• DOCUMENT EXCERPT:
-=-=-=-=-

“Dunkirk” is a visceral experience unlike any war movie I’ve seen. It’s the type of movie that an opportunistic marketer could have a field day with, imploring you to FEEL the claustrophobia, HEAR the gunfire and SMELL the diesel.
That it’s more than just an intense simulation is a testament to director Christopher Nolan, who plays to his strengths and avoids his worst tendencies. A craftsman who’s enamored with meticulousness, Nolan creates an innovative and precise look at one of World War II’s most storied battles. It’s quite possibly the auteur’s best film.
“Dunkirk” is, of course, about the evacuation of nearly 300,000 British soldiers from the shores of France during the early days of World War II. In what has come to be known as a miraculous endeavor, the evacuation required not only the service of armed forces on the beach, sea and air, but also assistance from civilian sailors. The operation, which was seen as a moment of hope amidst military failure, is considered a crucial turning point in strengthening British morale and changing the course of the war.
There’s a sweeping, epic story to be made from this and, indeed, the battle of Dunkirk has been told on film repeatedly, most notably in 1958’s “Dunkirk” and in a standout sequence in Joe Wright’s “Atonement.” In this new telling, Nolan marries the epic and the intimate, providing a look at the immense scope and multiple players required to successfully pull off the operation by focusing on the human stories that came together at just the right moments.

-=-=-=-=-

• DATASET RECORDS:

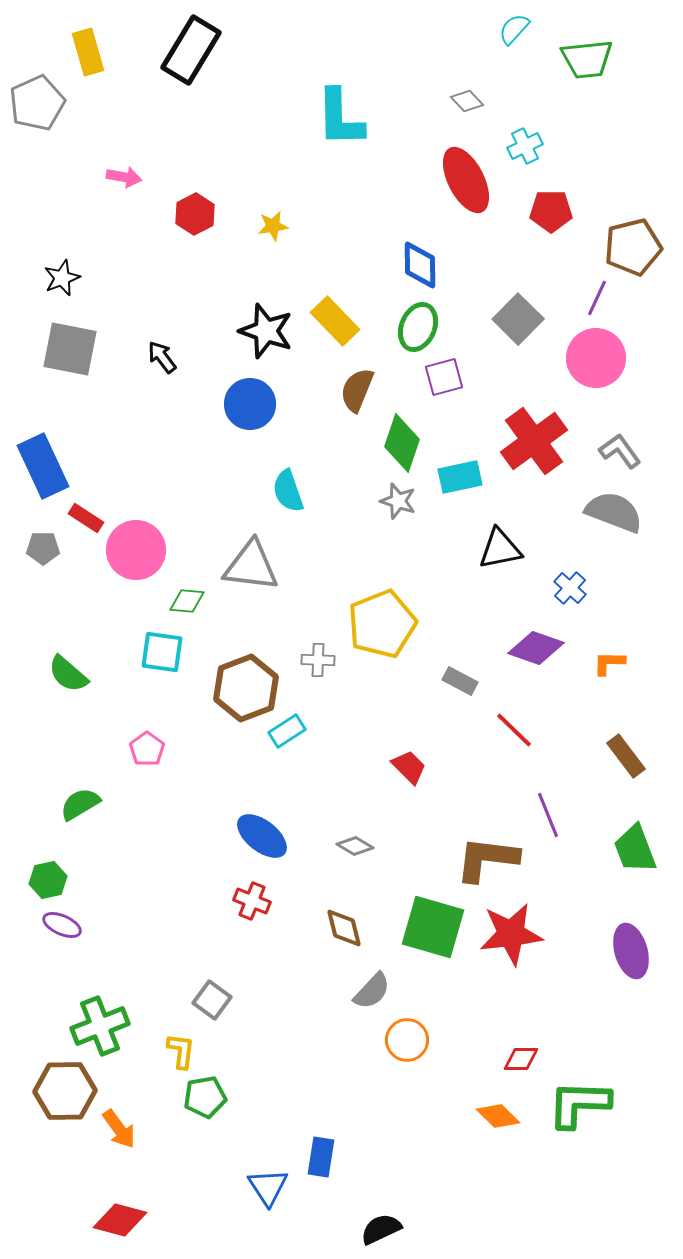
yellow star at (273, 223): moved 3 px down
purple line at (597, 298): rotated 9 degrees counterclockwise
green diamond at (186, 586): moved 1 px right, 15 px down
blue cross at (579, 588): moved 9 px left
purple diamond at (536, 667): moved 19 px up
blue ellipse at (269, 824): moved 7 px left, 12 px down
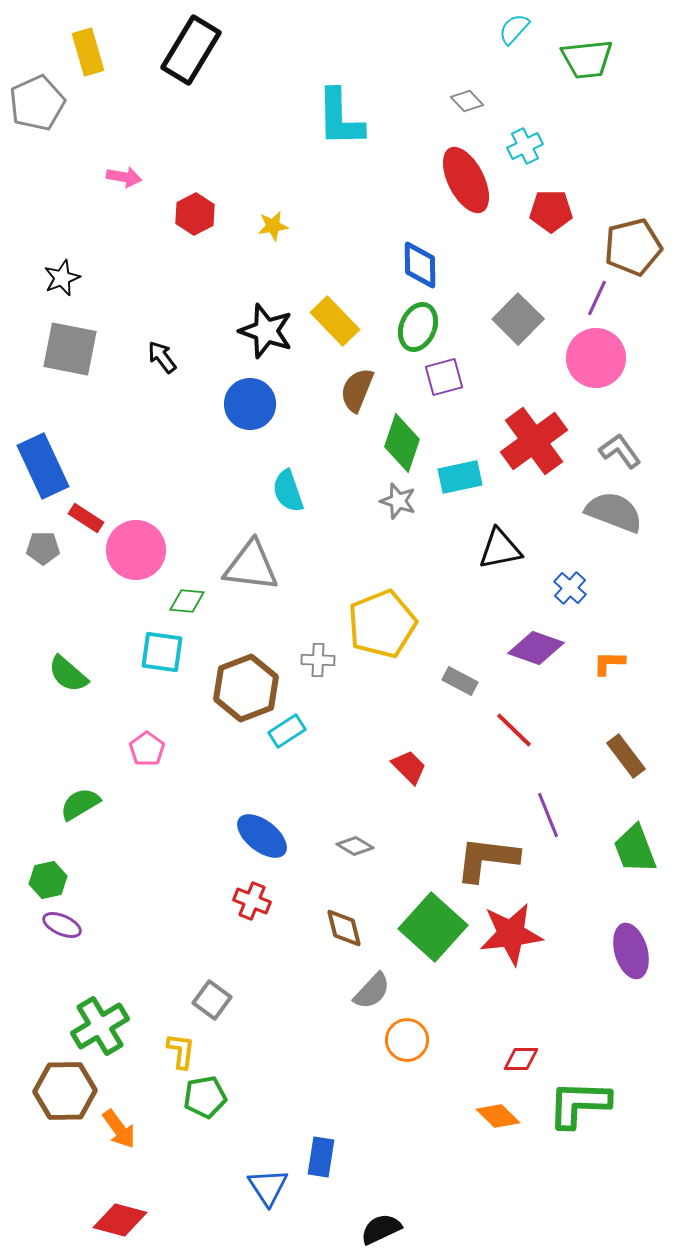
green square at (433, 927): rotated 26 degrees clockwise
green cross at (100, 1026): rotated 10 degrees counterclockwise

-=-=-=-=-

• ACTIONS TO TAKE:
1. Copy the review of "Dunkirk" word for word, in full.
2. Repeat every line of the records about shape movements and rotations exactly, leaving out the pictures.
The film review and the records have nothing to do with each other.

• ANSWERS BELOW:
1.
“Dunkirk” is a visceral experience unlike any war movie I’ve seen. It’s the type of movie that an opportunistic marketer could have a field day with, imploring you to FEEL the claustrophobia, HEAR the gunfire and SMELL the diesel.
That it’s more than just an intense simulation is a testament to director Christopher Nolan, who plays to his strengths and avoids his worst tendencies. A craftsman who’s enamored with meticulousness, Nolan creates an innovative and precise look at one of World War II’s most storied battles. It’s quite possibly the auteur’s best film.
“Dunkirk” is, of course, about the evacuation of nearly 300,000 British soldiers from the shores of France during the early days of World War II. In what has come to be known as a miraculous endeavor, the evacuation required not only the service of armed forces on the beach, sea and air, but also assistance from civilian sailors. The operation, which was seen as a moment of hope amidst military failure, is considered a crucial turning point in strengthening British morale and changing the course of the war.
There’s a sweeping, epic story to be made from this and, indeed, the battle of Dunkirk has been told on film repeatedly, most notably in 1958’s “Dunkirk” and in a standout sequence in Joe Wright’s “Atonement.” In this new telling, Nolan marries the epic and the intimate, providing a look at the immense scope and multiple players required to successfully pull off the operation by focusing on the human stories that came together at just the right moments.

2.
yellow star at (273, 223): moved 3 px down
purple line at (597, 298): rotated 9 degrees counterclockwise
green diamond at (186, 586): moved 1 px right, 15 px down
blue cross at (579, 588): moved 9 px left
purple diamond at (536, 667): moved 19 px up
blue ellipse at (269, 824): moved 7 px left, 12 px down
green square at (433, 927): rotated 26 degrees clockwise
green cross at (100, 1026): rotated 10 degrees counterclockwise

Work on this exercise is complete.